During debate in the Legislative Assembly which saw the ICAC legislation introduced, the then Liberal attorney-general, John Dowd, told the House on May 18, 1988: “The commission will spend much time examining the workings of the Labor Party.” He told parliament 13 days later: “It is inevitable that if in the past 12 years one government [Liberal] has been in office for two months and the other [Labor] has been in office for the remainder of that period, the corruption of the latter ... will be examined.”
Now Minns has been obliged to refer Crakanthorp to the corruption commission after accepting his resignation following his alleged failure to declare family property interests. The premier had no choice, really. If he had not involved the ICAC, the opposition would have referred matters to that body backed by media calls.
A friend and colleague of mine in an earlier state Labor government used to have an expression for his staff on issues of potential controversy: “This is ICAC-able.” This required the matter to be referred to the ICAC prior to a minister making a decision, thus distorting the Westminster system of ministerial responsibility and accountability to the parliament and the electorate. NSW is no better for the introduction of the ICAC. Arguably, state politics are worse, operating under the shadow of a body not answerable to democratic imperatives or public opinion.
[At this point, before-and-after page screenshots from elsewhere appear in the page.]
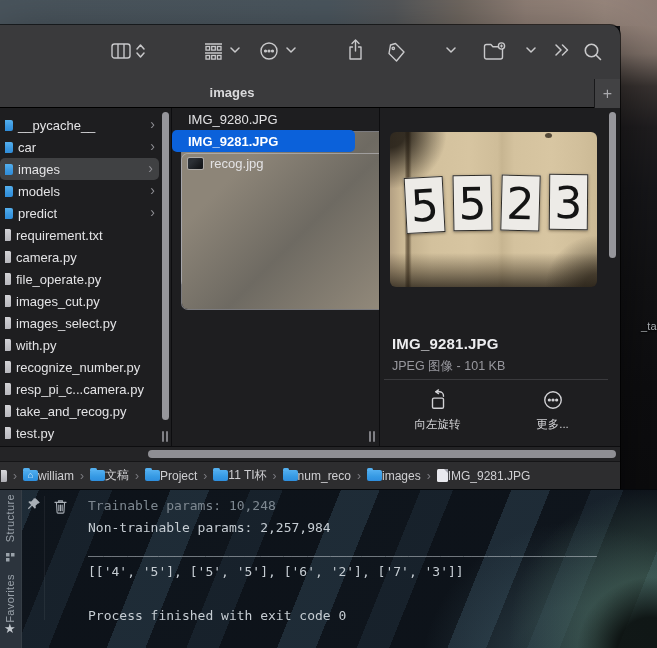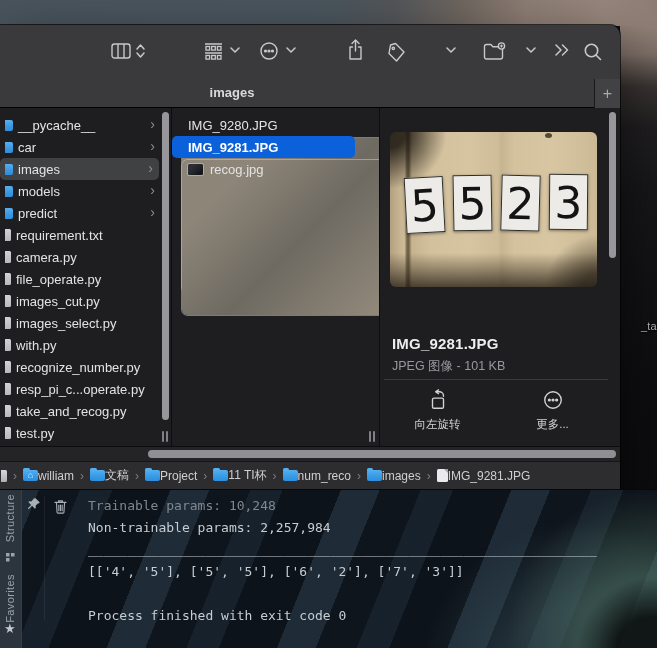--- a/index.html
+++ b/index.html
@@ -28,21 +28,21 @@
   .titlerow { position:relative; height:29px; background:#3a3a3c; border-bottom:1px solid #000; flex:none; }
   .wtitle { position:absolute; left:232px; top:6px; transform:translateX(-50%);
     color:#d9d9db; font-size:13px; font-weight:700; }
   .addtab { position:absolute; right:0; top:0; width:26px; height:29px; background:#424244;
     border-left:1px solid #19191b; color:#a9a9ad; font-size:16px; font-weight:400;
     display:flex; align-items:center; justify-content:center; cursor:default; }
 
   .content { position:relative; flex:none; height:338px; display:flex; background:#1e1e20; }
   .col { position:relative; overflow:hidden; }
   .col1 { width:172px; border-right:1px solid #0d0d0f; padding-top:6px; }
-  .col2 { width:208px; border-right:1px solid #0d0d0f; padding-top:6px; }
+  .col2 { width:208px; border-right:1px solid #0d0d0f; }
   .col3 { flex:1; }
 
   .srow { position:relative; height:22px; display:flex; align-items:center;
     font-size:13px; color:#e3e3e5; padding-left:5px; }
   .srow.sel { background:#404143; border-radius:5px; margin-right:12px; }
   .sliver { flex:none; margin-right:5px; }
   .sliver.folder { width:8px; height:11px; border-radius:0 2px 2px 0;
     background:linear-gradient(180deg,#55b0ee 0%,#3a97e0 60%,#2f8cd8 100%); }
   .sliver.file { width:6px; height:12px; border-radius:0 1.5px 1.5px 0;
     background:linear-gradient(180deg,#e6e6ea,#c9c9cf); opacity:.9; }
@@ -303,21 +303,21 @@
             <div class="srow">
               <div class="sliver file"></div>
               <div class="slabel">with.py</div>
             </div>
             <div class="srow">
               <div class="sliver file"></div>
               <div class="slabel">recognize_number.py</div>
             </div>
             <div class="srow">
               <div class="sliver file"></div>
-              <div class="slabel">resp_pi_c...operate.py</div>
+              <div class="slabel">resp_pi_c...camera.py</div>
             </div>
             <div class="srow">
               <div class="sliver file"></div>
               <div class="slabel">take_and_recog.py</div>
             </div>
             <div class="srow">
               <div class="sliver file"></div>
               <div class="slabel">test.py</div>
             </div>
           </div>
The fall of three premiers should have surely taught the Liberal Party, at least, an indelible lesson. Nick Greiner departed office in 1992 on the basis of an ICAC report which was embraced opportunistically by the Labor opposition and independents, only to have the NSW Court of Appeal overturn the finding. O’Farrell exited stage left seemingly on the basis of a bottle of wine. Berejiklian had an embarrassing boyfriend who dragged her down.
All these issues should have been the responsibility of the parliament overwhelmingly, and the ultimate arbitrators of controversy, the people, whose conclusions would have been reflected at the ballot box.
Stephen Loosley is a former ALP national president, senator and general secretary of the NSW ALP.